Comrades, if the destruction of the trade unions, if the struggle in the trade unions in the highly developed capitalist countries has not shown enough violence up to now, if today on our side the accent is not placed enough on that, it is because the beginning of the revolution took more of a political than economic character. We see at the present time that the economic question is placed a little more on the primary plane, that the economic basis of the struggle arises in a sharper way, and because of this decomposition and destruction more take the upper hand in the trade unions.
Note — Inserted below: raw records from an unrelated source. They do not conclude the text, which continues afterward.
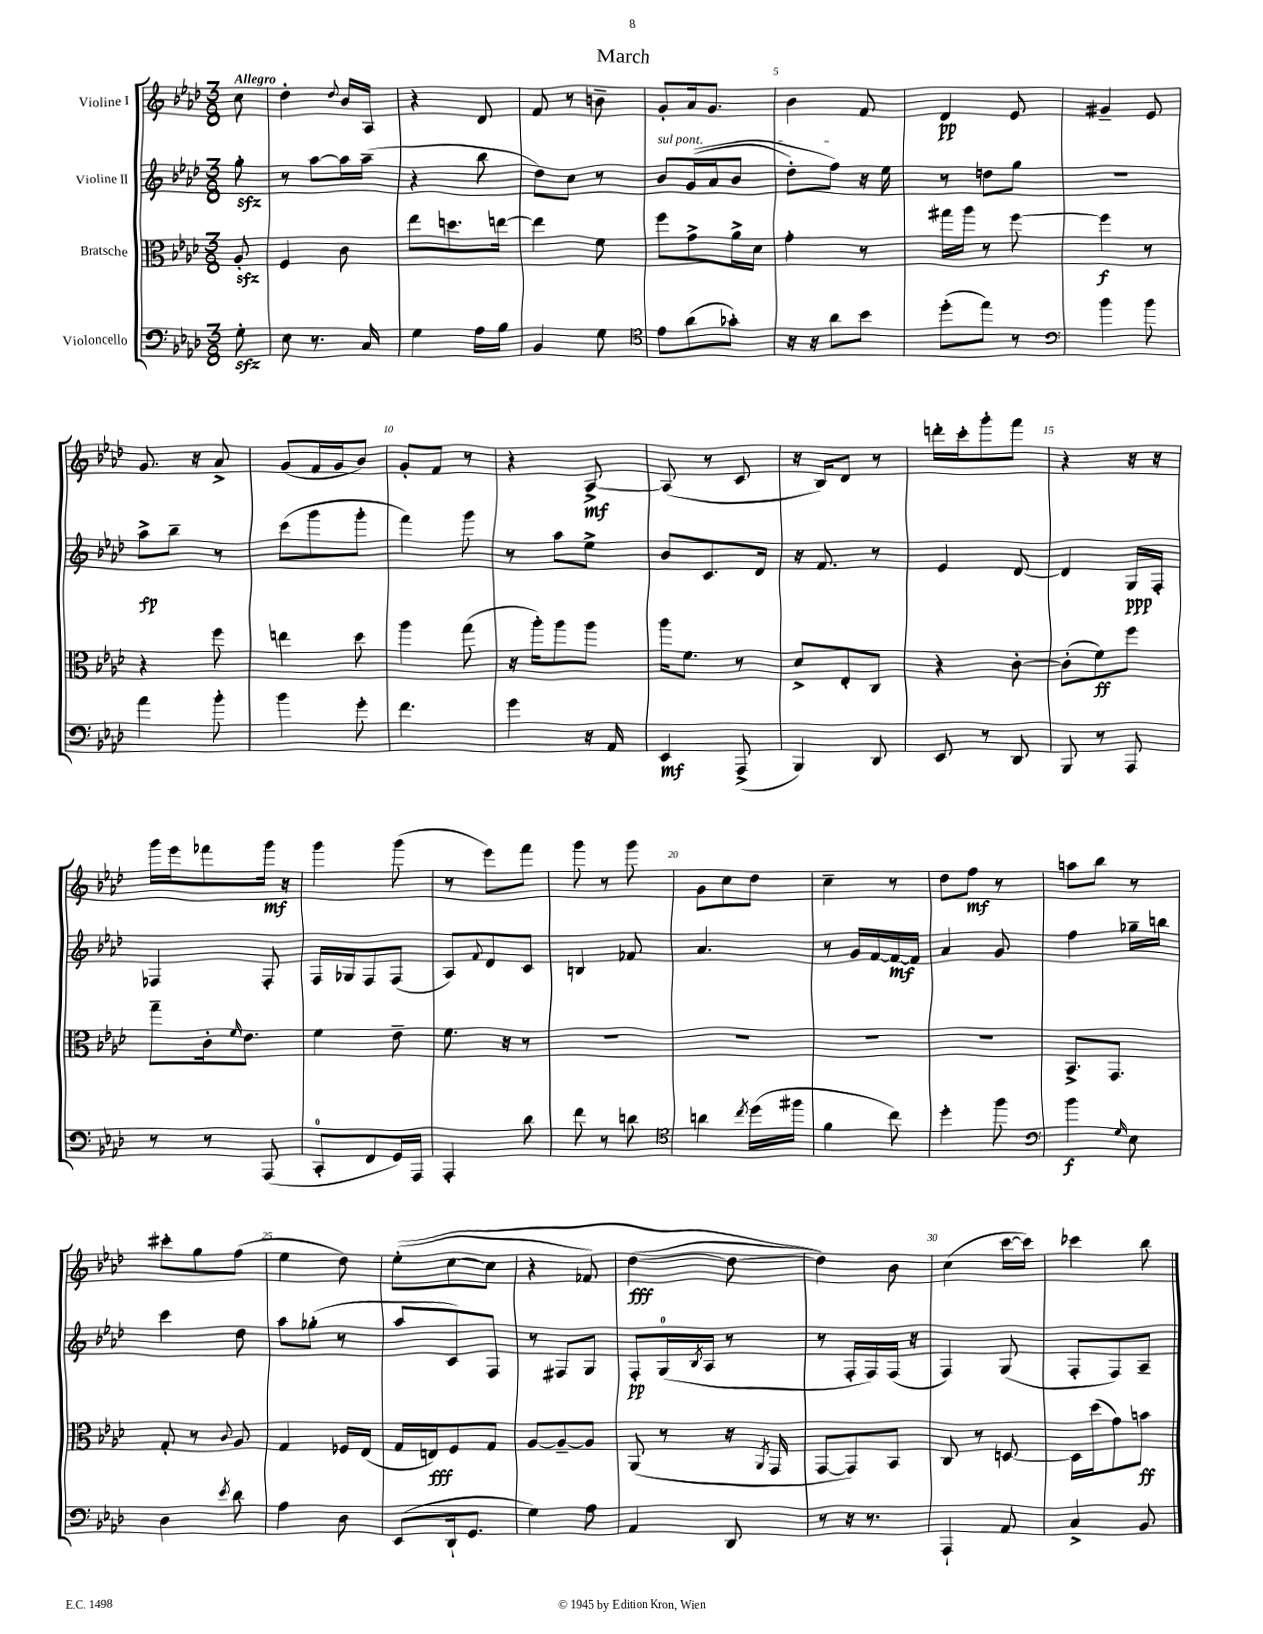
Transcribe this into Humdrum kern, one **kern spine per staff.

**kern	**kern	**kern	**kern
*staff4	*staff3	*staff2	*staff1
*clefF4	*clefC3	*clefG2	*clefG2
*k[b-e-a-d-]	*k[b-e-a-d-]	*k[b-e-a-d-]	*k[b-e-a-d-]
*M3/8	*M3/8	*M3/8	*M3/8
8G'\	8A-'/	8gg'\	8cc\
=	=	=	=
8E-\	4F/	8r	4dd-'\
8.r	.	[8aa-\L	.
.	.	.	8qqdd-/
.	8c\	16aa-\]L	16b-/LL
16C/	.	(16aa-~\JJ	16A-/JJ
=	=	=	=
4G\	8ee-\L	4r	4r
.	8.dd\	.	.
16A-\LL	.	8bb-\	8d-/
16B-\JJ	[16ee\Jk	.	.
=	=	=	=
4BB-/	4ee\]	8dd-\L)	8f/
.	.	8cc\J	8r
8G\	8f\	8r	8b~\
=	=	=	=
*clefC4	*	*	*
8e-\L	8ff\L	8b-/L	8g'/L
(8a-\	8g^\	&((16g/L	16a-/k
.	.	16a-/J	8.g/J
8g-'\J)	16a-^\L	8b-/J	.
.	16d-\JJ	.	.
=	=	=	=
16r	4g'\	8dd-'\L)	4b-\
16r	.	.	.
8a-\L	.	8ff\J&)	.
8b-\J	8r	16r	8f/
.	.	16ee-\	.
=	=	=	=
(8dd-'\L	16gg#\LL	8r	4d-/
.	16aa-\JJ	.	.
8ee-\J)	8r	8dd\L	.
8r	[8ff\	8gg\J	8e-/
=	=	=	=
*clefF4	*	*	*
4b-\	4ff\]	4.r	4g#~/
8b-\	8r	.	8e-/
=	=	=	=
4a-\	4r	8aa-^\L	8.g/
.	.	8bb-~\J	.
.	.	.	16r
8b-'\	8ff\	8r	8a-^/
=	=	=	=
4b-\	4ee\	(8ccc\L	(8g/L
.	.	8ggg\	16f/L
.	.	.	16g/J
8g'\	8dd-\	8ggg'\J	8b-/J)
=	=	=	=
4.f\	4aa-\	4fff\)	8g'/L
.	.	.	8f/J
.	(8gg\	8ggg\	8r
=	=	=	=
4g\	16r	8r	4r
.	16aa-'\LK)	.	.
.	8aa-\	8aa-\L	.
16r	8aa-\J	8ee-^\J	[8A-^/
16AA-/	.	.	.
=	=	=	=
4EE-/	16aa-\LK	8b-/L	(8A-/]
.	8.f\J	.	.
.	.	8.c/	8r
(8AAA-^/	8r	.	8c/
.	.	16d-/Jk	.
=	=	=	=
4BBB-/)	8d-^/L	16r	16r
.	.	8.f/	16B-/LK)
.	8E-'/	.	8d-/J
8DD-/	8C/J	8r	8r
=	=	=	=
8EE-/	4r	4e-/	16ddd'\LL
.	.	.	16ccc'\J
8r	.	.	8ggg'\
8DD-/	[8c'\	[8d-/	8fff\J
=	=	=	=
8BBB-/	(8c'\]L	4d-/]	4r
8r	8f\)	.	.
8AAA-/	8ff\J	16G/LL	16r
.	.	16F'/JJ	16r
=	=	=	=
8r	8gg~\L	4F-/	16ggg\LL
.	.	.	16eee-\J
8r	16c'\k	.	8fff-\
.	16qqf/	.	.
.	8.e-\J	.	.
(8AAA-/	.	8F-'/	16ggg\Jk
.	.	.	16r
=	=	=	=
8CC'/L	4f\	16F/LL	4ggg\
.	.	16G-/J	.
8FF/	.	8F/	.
16GG/L)	8e-~\	(8F/J	(8ggg\
16AAA-/JJ	.	.	.
=	=	=	=
4AAA-'/	8.f\	8A-/L)	8r
.	.	8qqf/	.
.	.	8d-/	8eee-\L)
.	16r	.	.
8d-\	8r	8c/J	8fff\J
=	=	=	=
8f\	4.r	4B/	8ggg\
8r	.	.	8r
8d\	.	8f-/	8ggg\
=	=	=	=
*clefC4	*	*	*
4a\	4.r	4.a-/	8g\L
.	.	.	8cc\
8qcc/	.	.	.
(16dd-\LL	.	.	8dd-\J
16ff#\JJ	.	.	.
=	=	=	=
4f\	4.r	8r	4cc~\
.	.	16g/LL	.
.	.	[16f/	.
8cc\)	.	16f/_	8r
.	.	16f/]JJ	.
=	=	=	=
4dd-'\	4.r	4a-/	8dd-\L
.	.	.	8ff\J
8ff\	.	8g/	8r
=	=	=	=
*clefF4	*	*	*
4b-\	8.BB-^/L	4ff\	8aa\L
.	.	.	8bb-\J
.	8.GG/J	.	.
16qqG/	.	.	.
8E-\	.	16gg-~\LL	8r
.	.	16bb\JJ	.
=	=	=	=
4D-\	8G'/	4ccc\	8ccc#'\L
.	8r	.	8gg\
8qe-/	8qqc/	.	.
8d-\	8A-/	8dd-\	(8ff\J
=	=	=	=
4A-\	4G/	8aa-\L	4ee-\
.	.	(8gg-'\J	.
8D-\	16F-/LL	8r	8dd-\)
.	(16E-/JJ	.	.
=	=	=	=
(8EE-/L	16G/LL	8aa-/L	&((8ee-'\L
.	16E/J)	.	.
16DD-`/k	8F/	8c/)	[8cc\
8.GG/J	.	.	.
.	8G/J	8F/J	8cc\]J
=	=	=	=
4G\)	[8A-/L	8r	4r
.	8A-~/_	8F#/L	.
8A-\	8A-/]J	8G/J	8f-/)
=	=	=	=
4AA-/	(8AA-/	8F'/L	([4dd-\
.	8r	(16G/L	.
.	.	8qB-/	.
.	.	16A-/JJ	.
8DD-/	16r	8r	8dd-\_
.	8qAA-/	.	.
.	16GG/	.	.
=	=	=	=
8r	[8GG/L	8r	4dd-\])&)
16r	8GG/])	16F'/LL	.
8.r	.	16F/)	.
.	8BB-/J	(16F/JJ	8b-\
.	.	16r	.
=	=	=	=
4AAA-`/	8C/	4F/)	(4cc\
.	8r	.	.
8AA-/	[8D/	(8G/	[16ccc\LL
.	.	.	16ccc\]JJ)
=	=	=	=
4C^/	16D\]LL	8F'/L	4ccc-\
.	(16dd-\J	.	.
.	8g\)	8F/)	.
8BB-/	8b\J	8A-~/J	8bb-\
==	==	==	==
*-	*-	*-	*-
In England and in Germany, although the trade union bureaucrats may be covered at least in proportion to their sins as the political parties of the pre-revolutionary period, we see that the decomposition of the trade unions has not progressed as quickly, because the demand for their destruction has not been put forward in as strong a way. Comrades, I do not want to put forward that thereby the political organizations have already fulfilled their tasks. I would not want it to seem like that. But we see everywhere, as I said before, that the economic question attains a more elevated degree, that it pushes itself onto the primary level. The trade unions of the pre-revolutionary epoch cannot resolve the tasks of the revolution, whence their destruction.
Comrades, we find ourselves, on the subject of the trade union question, in open disagreement with the majority of comrades present or represented here. If we have arrived at this conception, if we hold on strongly to this thought, it is not because it is an idea that has no basis for us, but because through the march of the revolution in German and also in other countries -- presently in England —- we have seen that we must create, even now, organs that will be called to take charge of production. We find ourselves on this terrain: in the service of the revolution, for its continued development; and we must regain there, we must persevere in this viewpoint if we do not want the revolution to regress in these countries. From the given economic situation of a country we recognise things such as they occur; we draw our conclusions and we act in conformity with them. If we see the situation in such a precise way, if we recognise it and organise ourselves in this manner, we can really render some revolutionary service, really create the organs that on the day of the revolution will be the bastion on which the dictatorship of the proletariat can be erected. It will not be otherwise; this is not leaving the old counter-revolutionary organisations in existence and seeking to decomposing them from within, but in creating new organs for the destruction of capitalism and, at the same time, of construction of communism that the victory of the revolution will have assured.